── Given entries ──

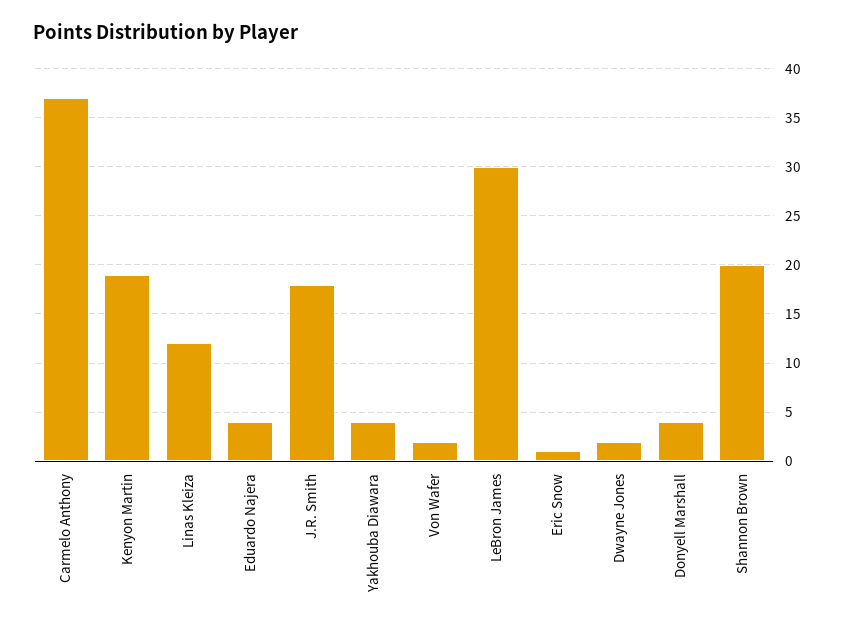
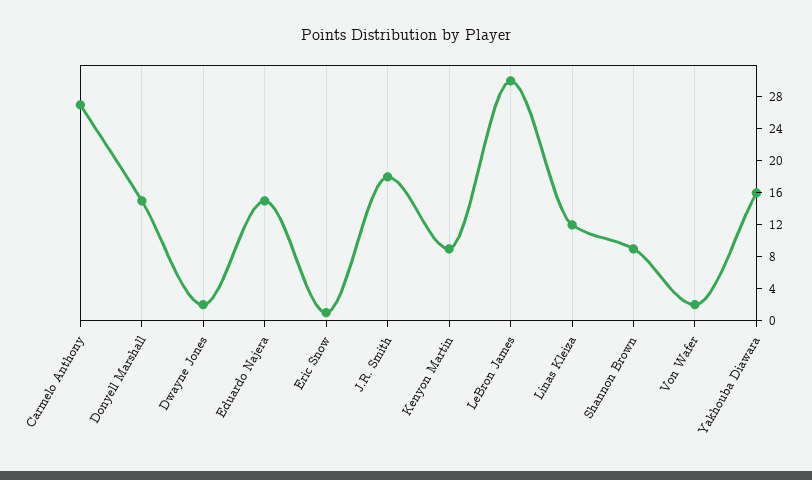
Carmelo Anthony: 37 -> 28
Kenyon Martin: 19 -> 8
Eduardo Najera: 4 -> 16
Yakhouba Diawara: 4 -> 16
Donyell Marshall: 4 -> 16
Shannon Brown: 20 -> 8

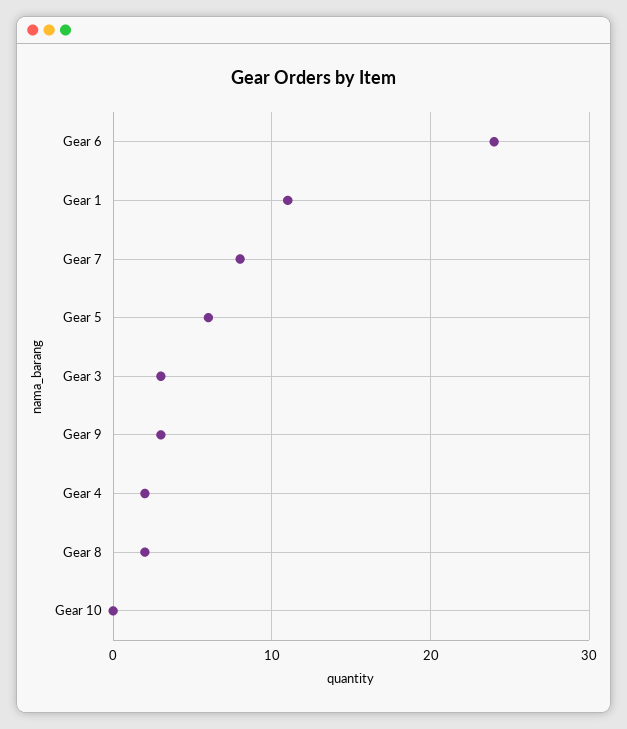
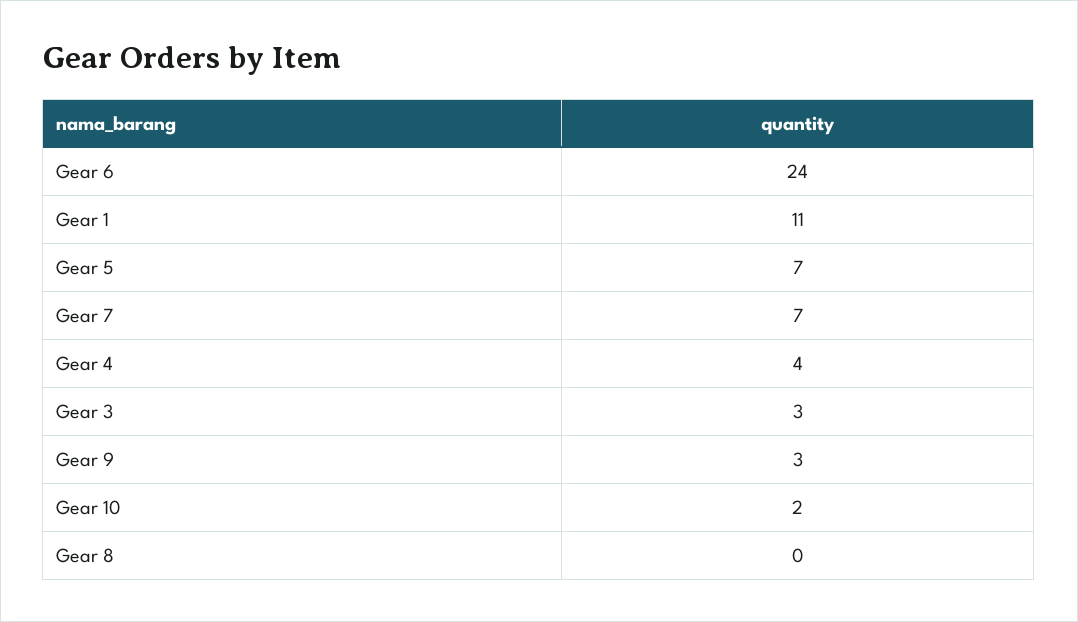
Gear 7: 8 -> 7
Gear 5: 6 -> 7
Gear 4: 2 -> 4
Gear 8: 2 -> 0
Gear 10: 0 -> 2

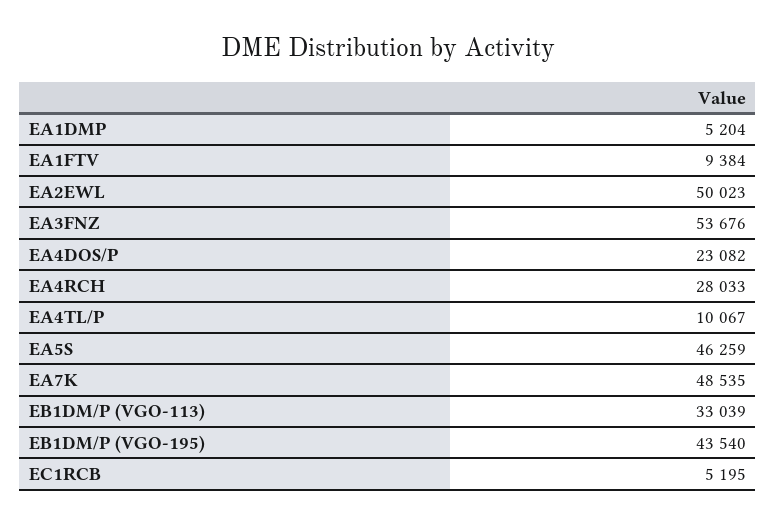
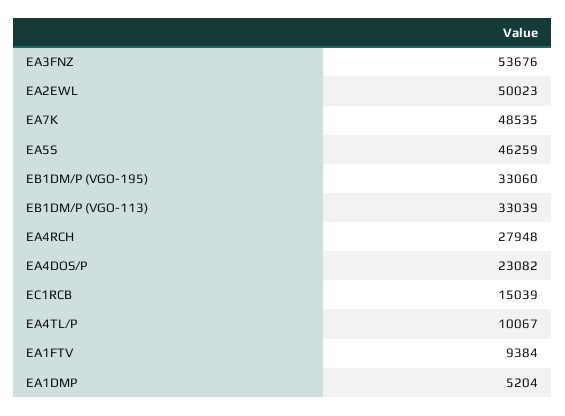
EA4RCH: 28033 -> 27948
EB1DM/P (VGO-195): 43540 -> 33060
EC1RCB: 5195 -> 15039

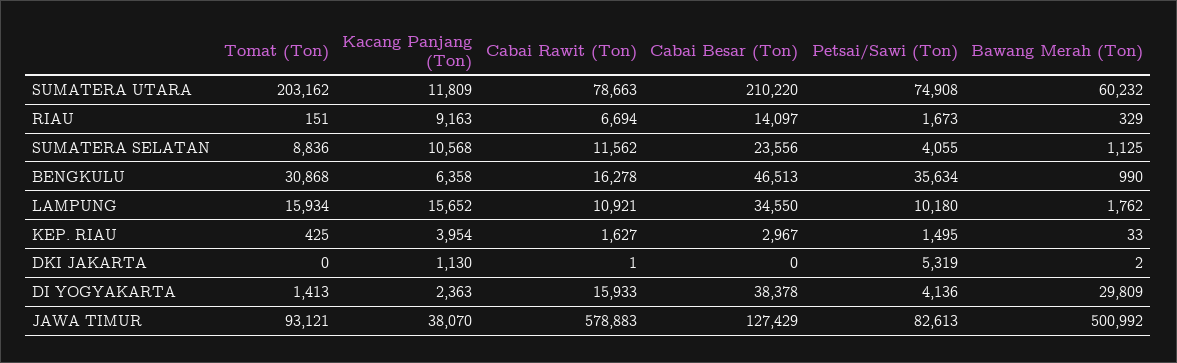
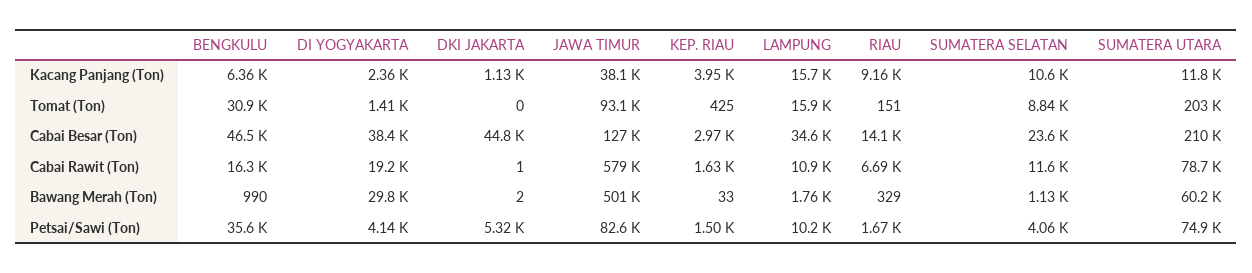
Cabai Besar (Ton), DKI JAKARTA: 0 -> 44800
Cabai Rawit (Ton), DI YOGYAKARTA: 15933 -> 19200

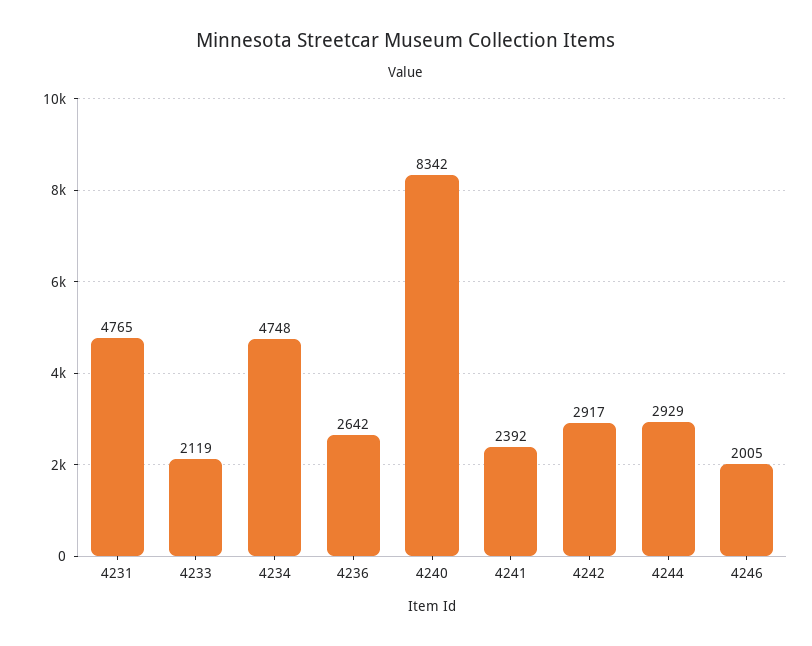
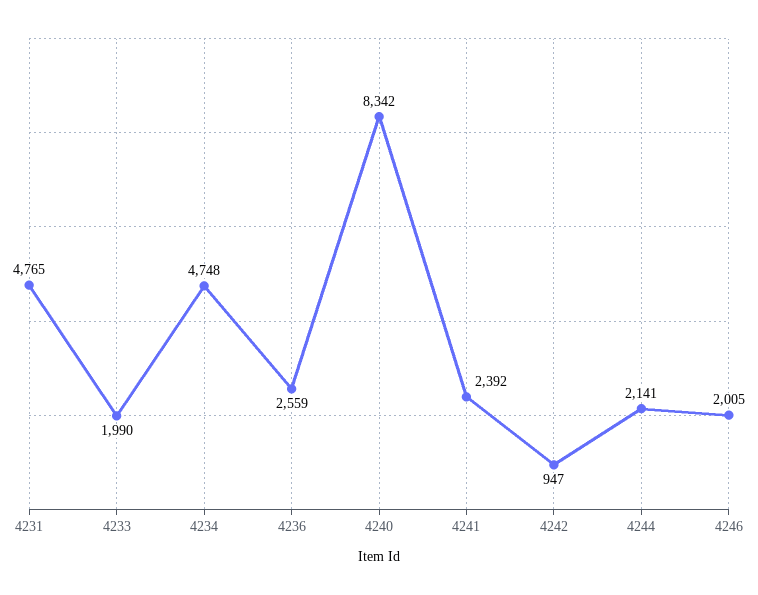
4233: 2119 -> 1990
4236: 2642 -> 2559
4242: 2917 -> 947
4244: 2929 -> 2141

───

In case the records contain pictures, keep those out and repeat the rest exactly.

### Result
Carmelo Anthony: 37 -> 28
Kenyon Martin: 19 -> 8
Eduardo Najera: 4 -> 16
Yakhouba Diawara: 4 -> 16
Donyell Marshall: 4 -> 16
Shannon Brown: 20 -> 8

Gear 7: 8 -> 7
Gear 5: 6 -> 7
Gear 4: 2 -> 4
Gear 8: 2 -> 0
Gear 10: 0 -> 2

EA4RCH: 28033 -> 27948
EB1DM/P (VGO-195): 43540 -> 33060
EC1RCB: 5195 -> 15039

Cabai Besar (Ton), DKI JAKARTA: 0 -> 44800
Cabai Rawit (Ton), DI YOGYAKARTA: 15933 -> 19200

4233: 2119 -> 1990
4236: 2642 -> 2559
4242: 2917 -> 947
4244: 2929 -> 2141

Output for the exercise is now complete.